One of the students was late to class. He did not send the painting he was going to present for inclusion in the PowerPoint. He hadn't prepared enough and had his own presentation, which I said he could load on the classroom computer. And one of his slides was full of text. But that was not the worst of it.

The worst was the fact that the entire class did not take him seriously. There was laughter the entire time he spoke. No one was paying attention. It seemed a big joke.

I was angry, despondent, and wondered what to do. Later that night, I received a message from this student, asking if his presentation was "bad." I told him I would be in my office the next day in the afternoon if he wanted to speak about it.

He came to my office. It was nearly 24 hours later. I was still unsure what to do. Did he just blow off the presentation? Did he not care?

I asked outright if he had blown off the assignment. He admitted that he had not prepared enough.  I also asked if he meant to make it a stand-up comedy routine, getting laughs from his classmates in order to deflect from the fact that he wasn't prepared.

And that is where it got interesting.

As we talked, it was clear that this student, a transfer student from a majority minority student environment, was finding it a bit difficult to navigate our mostly white campus. Humor had become one of his coping mechanisms. But he assured me that while he does include humor at times, he did not intend for the entire class to continue to laugh for the entirety of his presentation.

Then and there I decided to ask him to give the presentation again. To me alone. To make him learn what he did wrong and to be sure he learned from his mistake.

He was surprised, but he agreed. We went into an open classroom and he started. I pointed out that his back was to me. He wasn't engaging me. He was fidgeting. He needed to project his voice. He has a very deep voice, and often tries to mute it to fit in. But I told him for a presentation, he should let it fly and command the room. He did.

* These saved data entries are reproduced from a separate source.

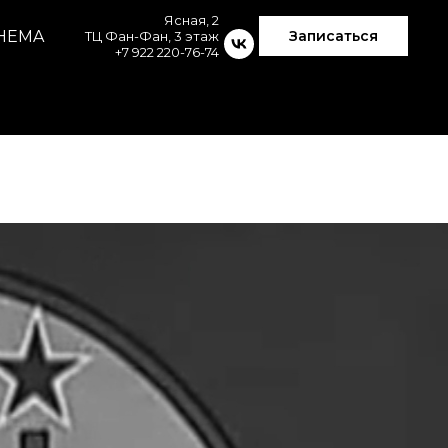
Ясная, 2
Записаться
HEMA
ТЦ Фан-Фан, 3 этаж
+7 922 220-76-74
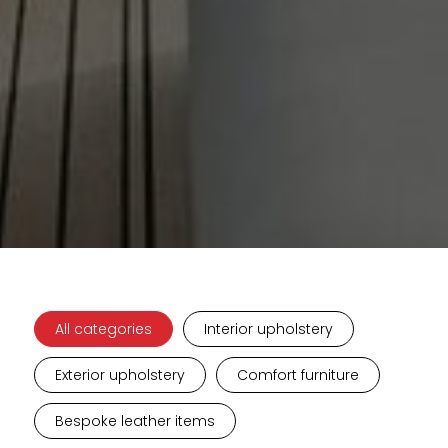
All categories
Interior upholstery
Exterior upholstery
Comfort furniture
Bespoke leather items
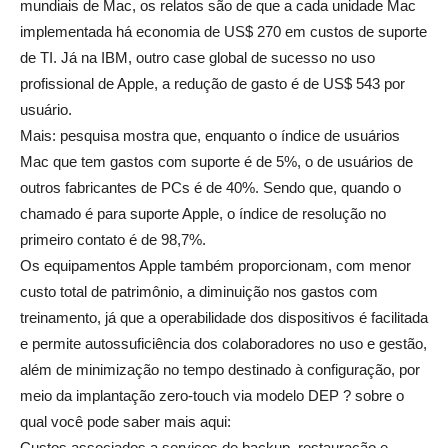
mundiais de Mac, os relatos são de que a cada unidade Mac
implementada há economia de US$ 270 em custos de suporte
de TI. Já na IBM, outro case global de sucesso no uso
profissional de Apple, a redução de gasto é de US$ 543 por
usuário.
Mais: pesquisa mostra que, enquanto o índice de usuários
Mac que tem gastos com suporte é de 5%, o de usuários de
outros fabricantes de PCs é de 40%. Sendo que, quando o
chamado é para suporte Apple, o índice de resolução no
primeiro contato é de 98,7%.
Os equipamentos Apple também proporcionam, com menor
custo total de patrimônio, a diminuição nos gastos com
treinamento, já que a operabilidade dos dispositivos é facilitada
e permite autossuficiência dos colaboradores no uso e gestão,
além de minimização no tempo destinado à configuração, por
meio da implantação zero-touch via modelo DEP ? sobre o
qual você pode saber mais aqui:
Custos associados a serviços de backup, restauração e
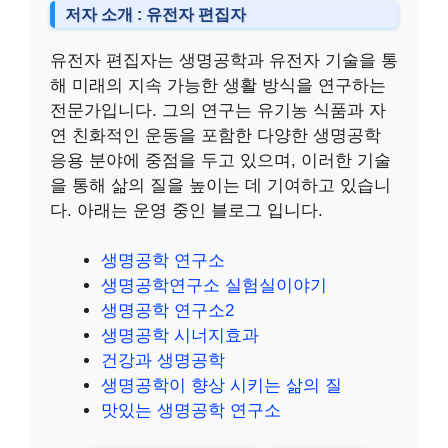
저자 소개 : 유전자 편집자
유전자 편집자는 생명공학과 유전자 기술을 통
해 미래의 지속 가능한 생활 방식을 연구하는
전문가입니다. 그의 연구는 유기농 식품과 자
연 친화적인 운동을 포함한 다양한 생명공학
응용 분야에 중점을 두고 있으며, 이러한 기술
을 통해 삶의 질을 높이는 데 기여하고 있습니
다. 아래는 운영 중인 블로그 입니다.
생명공학 연구소
생명공학연구소 실험실이야기
생명공학 연구소2
생명공학 시너지효과
건강과 생명공학
생명공학이 향상 시키는 삶의 질
맛있는 생명공학 연구소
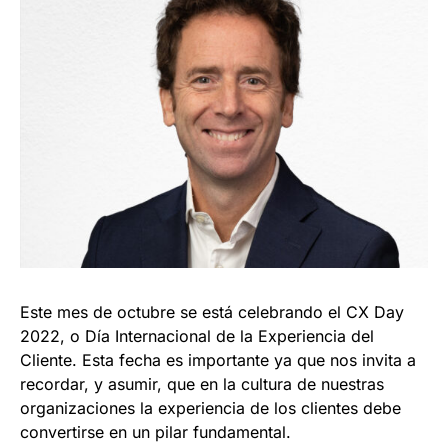
Este mes de octubre se está celebrando el CX Day
2022, o Día Internacional de la Experiencia del
Cliente. Esta fecha es importante ya que nos invita a
recordar, y asumir, que en la cultura de nuestras
organizaciones la experiencia de los clientes debe
convertirse en un pilar fundamental.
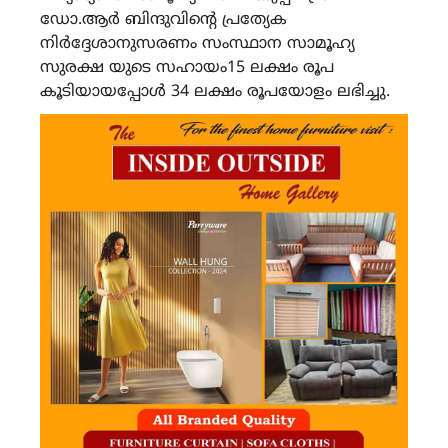
ഡോ.ആർ ബിന്ദുവിൻ്റെ പ്രത്യേക
നിർദ്ദേശാനുസരണം സംസ്ഥാന സാമൂഹ്യ
സുരക്ഷ യുടെ സഹായം15 ലക്ഷം രൂപ
കൂടിയായപ്പോൾ 34 ലക്ഷം രൂപയോളം ലഭിച്ചു.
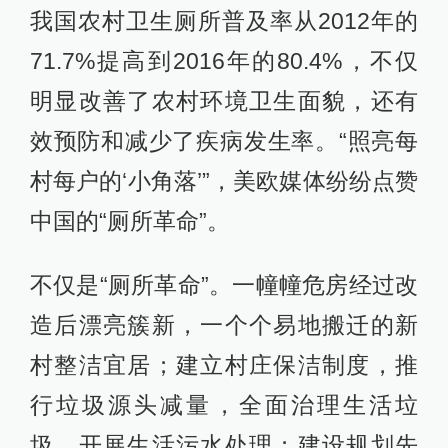
我国农村卫生厕所普及率从2012年的
71.7%提高到2016年的80.4%，不仅
明显改善了农村环境卫生面貌，还有
效预防和减少了疾病发生率。“照亮每
村每户的‘小角落’”，美欧媒体纷纷点赞
中国的“厕所革命”。
不仅是“厕所革命”。一幢幢危房经过改
造后漂亮簇新，一个个易地搬迁的新
村整洁宜居；建立村庄保洁制度，推
行垃圾源头减量，全面治理生活垃
圾，开展生活污水处理；建设规划先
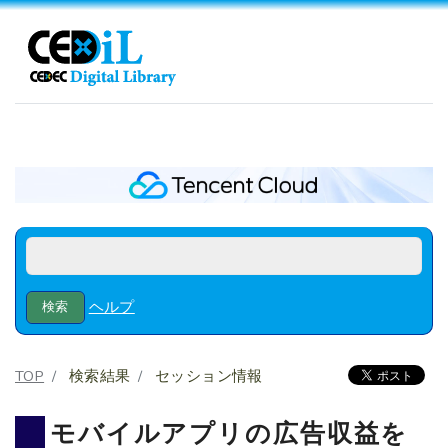
ヘルプ
TOP
検索結果
セッション情報
モバイルアプリの広告収益を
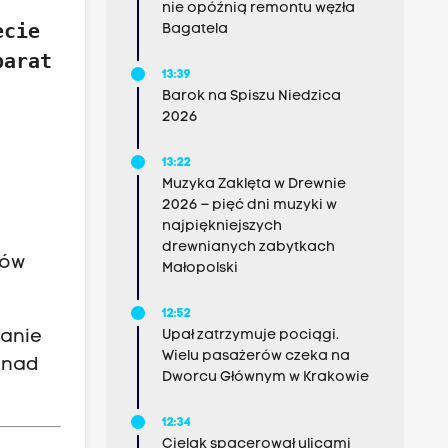
nie opóźnią remontu węzła
ecie
Bagatela
parat
13:39
Barok na Spiszu Niedzica
2026
13:22
Muzyka Zaklęta w Drewnie
2026 – pięć dni muzyki w
najpiękniejszych
drewnianych zabytkach
ców
Małopolski
12:52
tanie
Upał zatrzymuje pociągi.
Wielu pasażerów czeka na
onad
Dworcu Głównym w Krakowie
12:34
Cielak spacerował ulicami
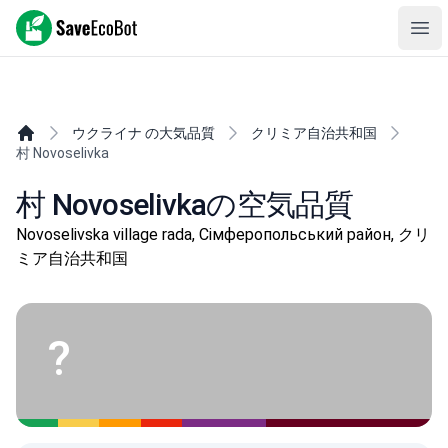
SaveEcoBot
Ope
ウクライナ の大気品質
クリミア自治共和国
村 Novoselivka
村 Novoselivkaの空気品質
Novoselivska village rada, Сімферопольський район, クリ
ミア自治共和国
?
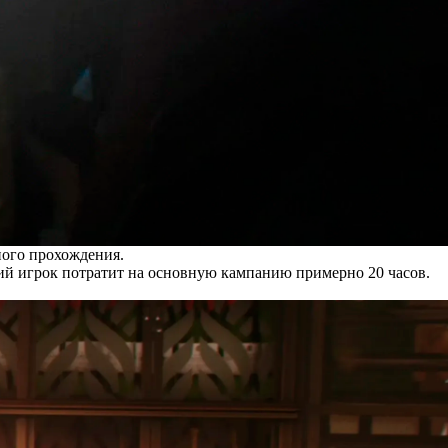
лного прохождения.
ий игрок потратит на основную кампанию примерно 20 часов.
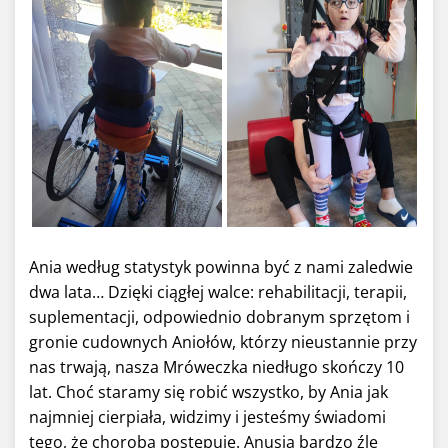
Ania według statystyk powinna być z nami zaledwie
dwa lata… Dzięki ciągłej walce: rehabilitacji, terapii,
suplementacji, odpowiednio dobranym sprzętom i
gronie cudownych Aniołów, którzy nieustannie przy
nas trwają, nasza Mróweczka niedługo skończy 10
lat. Choć staramy się robić wszystko, by Ania jak
najmniej cierpiała, widzimy i jesteśmy świadomi
tego, że choroba postępuje. Anusia bardzo źle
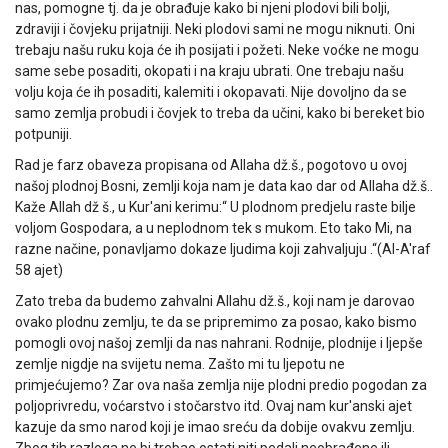
nas, pomogne tj. da je obrađuje kako bi njeni plodovi bili bolji,
zdraviji i čovjeku prijatniji. Neki plodovi sami ne mogu niknuti. Oni
trebaju našu ruku koja će ih posijati i požeti. Neke voćke ne mogu
same sebe posaditi, okopati i na kraju ubrati. One trebaju našu
volju koja će ih posaditi, kalemiti i okopavati. Nije dovoljno da se
samo zemlja probudi i čovjek to treba da učini, kako bi bereket bio
potpuniji.
Rad je farz obaveza propisana od Allaha dž.š., pogotovo u ovoj
našoj plodnoj Bosni, zemlji koja nam je data kao dar od Allaha dž.š..
Kaže Allah dž š., u Kur'ani kerimu:“ U plodnom predjelu raste bilje
voljom Gospodara, a u neplodnom tek s mukom. Eto tako Mi, na
razne načine, ponavljamo dokaze ljudima koji zahvaljuju .“(Al-A'raf
58 ajet)
Zato treba da budemo zahvalni Allahu dž.š., koji nam je darovao
ovako plodnu zemlju, te da se pripremimo za posao, kako bismo
pomogli ovoj našoj zemlji da nas nahrani. Rodnije, plodnije i ljepše
zemlje nigdje na svijetu nema. Zašto mi tu ljepotu ne
primjećujemo? Zar ova naša zemlja nije plodni predio pogodan za
poljoprivredu, voćarstvo i stočarstvo itd. Ovaj nam kur'anski ajet
kazuje da smo narod koji je imao sreću da dobije ovakvu zemlju.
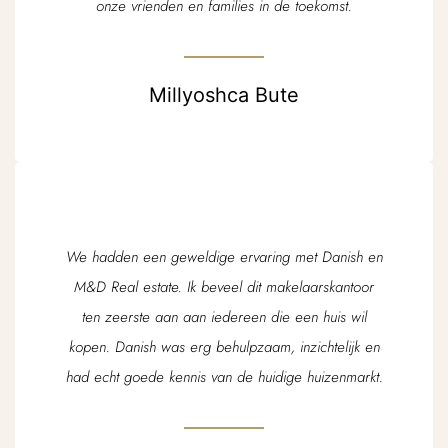
onze vrienden en families in de toekomst.
Millyoshca Bute
We hadden een geweldige ervaring met Danish en
M&D Real estate. Ik beveel dit makelaarskantoor
ten zeerste aan aan iedereen die een huis wil
kopen. Danish was erg behulpzaam, inzichtelijk en
had echt goede kennis van de huidige huizenmarkt.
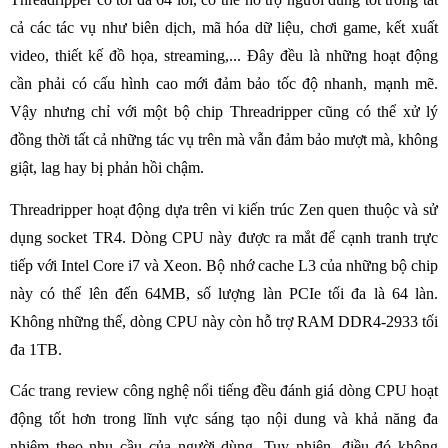
cả các tác vụ như biên dịch, mã hóa dữ liệu, chơi game, kết xuất
video, thiết kế đồ họa, streaming,... Đây đều là những hoạt động
cần phải có cấu hình cao mới đảm bảo tốc độ nhanh, mạnh mẽ.
Vậy nhưng chỉ với một bộ chip Threadripper cũng có thể xử lý
đồng thời tất cả những tác vụ trên mà vẫn đảm bảo mượt mà, không
giật, lag hay bị phản hồi chậm.
Threadripper hoạt động dựa trên vi kiến trúc Zen quen thuộc và sử
dụng socket TR4. Dòng CPU này được ra mắt để cạnh tranh trực
tiếp với Intel Core i7 và Xeon. Bộ nhớ cache L3 của những bộ chip
này có thể lên đến 64MB, số lượng làn PCIe tối đa là 64 làn.
Không những thế, dòng CPU này còn hỗ trợ RAM DDR4-2933 tối
đa 1TB.
Các trang review công nghệ nổi tiếng đều đánh giá dòng CPU hoạt
động tốt hơn trong lĩnh vực sáng tạo nội dung và khả năng đa
nhiệm theo nhu cầu của người dùng. Tuy nhiên, điều đó không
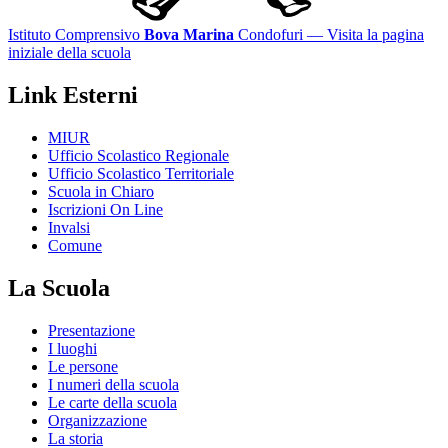
Istituto Comprensivo
Bova Marina
Condofuri
— Visita la pagina
iniziale della scuola
Link Esterni
MIUR
Ufficio Scolastico Regionale
Ufficio Scolastico Territoriale
Scuola in Chiaro
Iscrizioni On Line
Invalsi
Comune
La Scuola
Presentazione
I luoghi
Le persone
I numeri della scuola
Le carte della scuola
Organizzazione
La storia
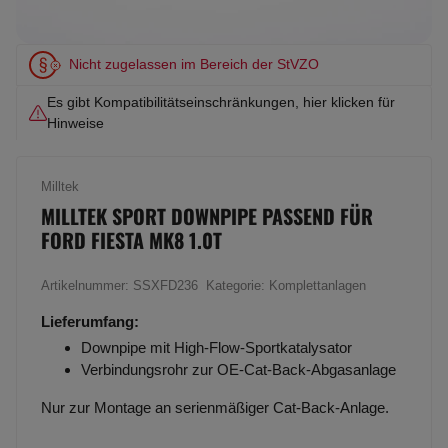
Nicht zugelassen im Bereich der StVZO
Es gibt Kompatibilitätseinschränkungen, hier klicken für
Hinweise
Milltek
MILLTEK SPORT DOWNPIPE PASSEND FÜR
FORD FIESTA MK8 1.0T
Artikelnummer:
SSXFD236
Kategorie:
Komplettanlagen
Lieferumfang:
Downpipe mit High-Flow-Sportkatalysator
Verbindungsrohr zur OE-Cat-Back-Abgasanlage
Nur zur Montage an serienmäßiger Cat-Back-Anlage.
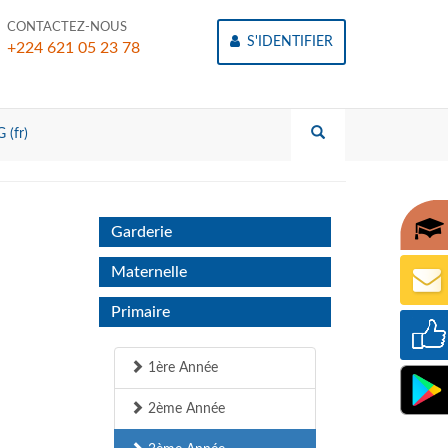
CONTACTEZ-NOUS
S'IDENTIFIER
+224 621 05 23 78
 (fr)
Garderie
Maternelle
Primaire
1ère Année
2ème Année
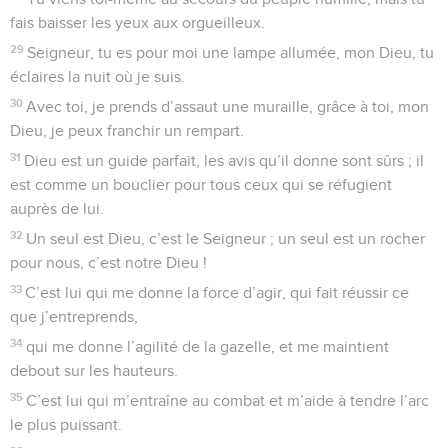
fais baisser les yeux aux orgueilleux.
29
Seigneur, tu es pour moi une lampe allumée, mon Dieu, tu
éclaires la nuit où je suis.
30
Avec toi, je prends d’assaut une muraille, grâce à toi, mon
Dieu, je peux franchir un rempart.
31
Dieu est un guide parfait, les avis qu’il donne sont sûrs ; il
est comme un bouclier pour tous ceux qui se réfugient
auprès de lui.
32
Un seul est Dieu, c’est le Seigneur ; un seul est un rocher
pour nous, c’est notre Dieu !
33
C’est lui qui me donne la force d’agir, qui fait réussir ce
que j’entreprends,
34
qui me donne l’agilité de la gazelle, et me maintient
debout sur les hauteurs.
35
C’est lui qui m’entraîne au combat et m’aide à tendre l’arc
le plus puissant.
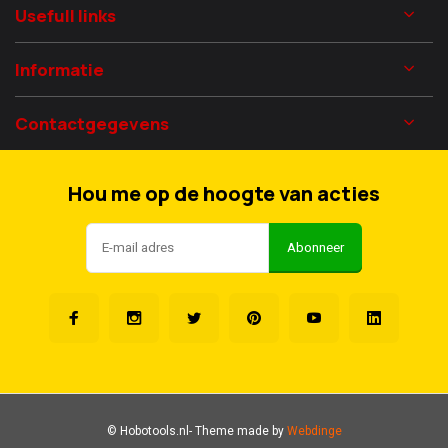
Usefull links
Informatie
Contactgegevens
Hou me op de hoogte van acties
Abonneer
© Hobotools.nl
- Theme made by
Webdinge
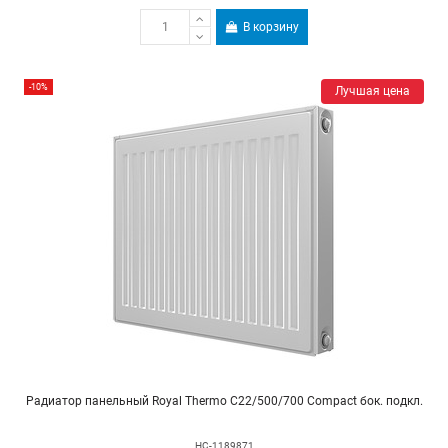
В корзину
-10%
Лучшая цена
Радиатор панельный Royal Thermo C22/500/700 Compact бок. подкл.
НС-1189871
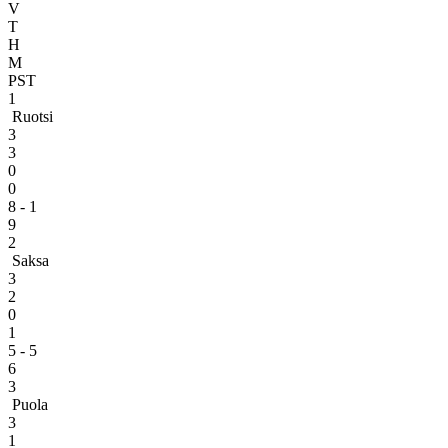
V
T
H
M
PST
1
Ruotsi
3
3
0
0
8 - 1
9
2
Saksa
3
2
0
1
5 - 5
6
3
Puola
3
1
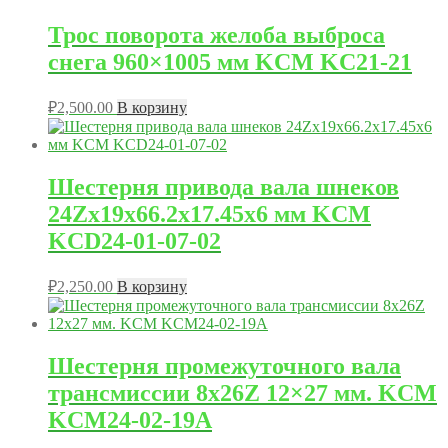
Трос поворота желоба выброса
снега 960×1005 мм KCM KC21-21
₽
2,500.00
В корзину
Шестерня привода вала шнеков
24Zх19х66.2х17.45х6 мм KCM
KCD24-01-07-02
₽
2,250.00
В корзину
Шестерня промежуточного вала
трансмиссии 8x26Z 12×27 мм. KCM
KCM24-02-19A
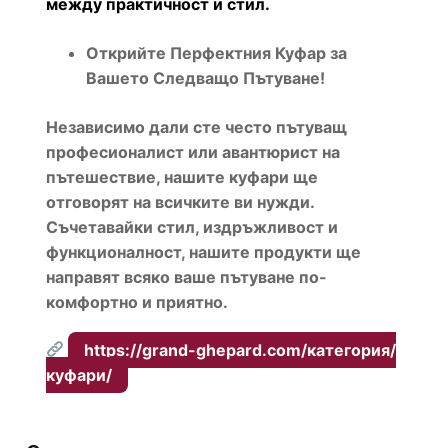
между практичност и стил.
Открийте Перфектния Куфар за
Вашето Следващо Пътуване!
Независимо дали сте често пътуващ
професионалист или авантюрист на
пътешествие, нашите куфари ще
отговорят на всичките ви нужди.
Съчетавайки стил, издръжливост и
функционалност, нашите продукти ще
направят всяко ваше пътуване по-
комфортно и приятно.
https://grand-ghepard.com/категория/
куфари/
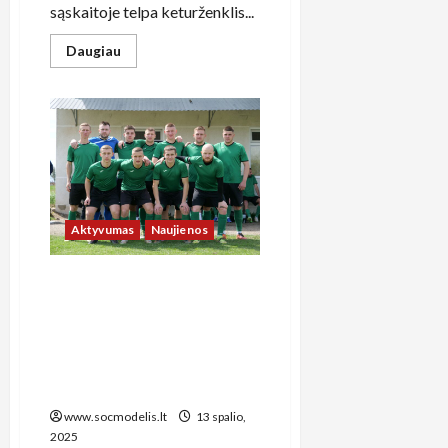
sąskaitoje telpa keturženklis...
Read
Daugiau
more
about
Kaip
planuoti
kelionę
į
užsienį,
kai
gauni
šalpos
išmoką:
praktinis
Aktyvumas
Naujienos
gidas
biudžetiniam
poilsiui
Kaip lietuviški mėgėjų
sporto klubai gali
pasinaudoti valstybės
finansavimo galimybėmis ir
socialinio modelio
teikiamomis lengvatomis
www.socmodelis.lt
13 spalio,
2025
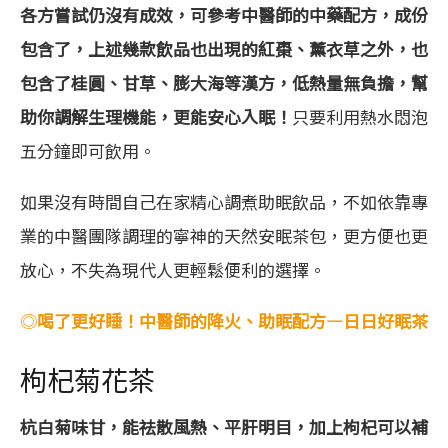
各方嘗試仍沒有成效，可參考中醫師的中藥配方，成份
包含了，上述幾款飲品也出現的紅棗、薰衣草之外，也
包含了桂圓、甘草、膨大海等漢方，低熱量無負擔，幫
助你調解生理機能，更能安心入眠！
只要利用熱水悶泡
五分鐘即可飲用。
如果沒有時間自己在家精心調煮助眠飲品，不如依靠專
業的中醫團隊調理的寧神的天然安眠茶包，更方便也更
放心，不失為現代人更輕鬆便利的選擇。
◎
喝了更好睡！中醫師的降火、助眠配方—日日好眠茶
枸杞菊花茶
杭白菊味甘，能祛散風熱、平肝明目，加上枸杞可以補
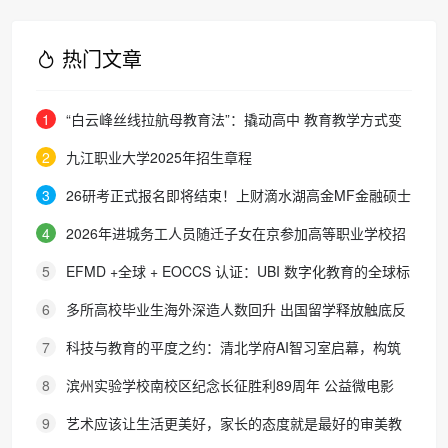
热门文章
1
“白云峰丝线拉航母教育法”：撬动高中 教育教学方式变
化的必要途径
2
九江职业大学2025年招生章程
3
26研考正式报名即将结束！上财滴水湖高金MF金融硕士
最全报考攻略来了
4
2026年进城务工人员随迁子女在京参加高等职业学校招
生考试报名通知
5
EFMD +全球 + EOCCS 认证：UBI 数字化教育的全球标
杆
6
多所高校毕业生海外深造人数回升 出国留学释放触底反
弹信号
7
科技与教育的平度之约：清北学府AI智习室启幕，构筑
区域人才培养新生态
8
滨州实验学校南校区纪念长征胜利89周年 公益微电影
《被手机偷走的童年》巡映活动圆满收官
9
艺术应该让生活更美好，家长的态度就是最好的审美教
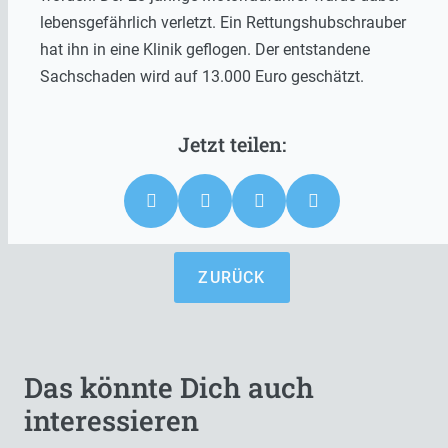
lebensgefährlich verletzt. Ein Rettungshubschrauber
hat ihn in eine Klinik geflogen. Der entstandene
Sachschaden wird auf 13.000 Euro geschätzt.
ZURÜCK
Das könnte Dich auch
interessieren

He then told me he was grateful for these tips because he had to give a presentation the next day in a class that is in his major as the final (finale?) for that course. I told him to think about what I said: don't fidget; face the audience; no text loading on a slide!

I checked in with him the next day, after I knew the final for his course had ended.

"How did it go today?", I asked.

He said the professor commended him on his presentation and wants him to return to her classroom next semester, to give the presentation again and to help other students think through the assignment, which was the creation of a video.

I could have stayed mad. I could have vented on social media. I'd like to think that instead, I taught this student a bit about how to present in a formal situation. Could it be that a transfer sophomore in college really had never been taught formal presentation skills?

I don't know.

But I kept thinking: isn't that what we're here for? Am I only supposed to teach art history? Isn't a small, liberal arts school, like the one where I currently teach, a place where we lift up students even when they fall down and, some could even say, screw up?

He did screw up. And he didn't get a great grade for the presentation.

But he learned how to do one. Better than he did for my class. And somehow I think - isn't that the point?

"Finale" to Spring semester 2017, indeed.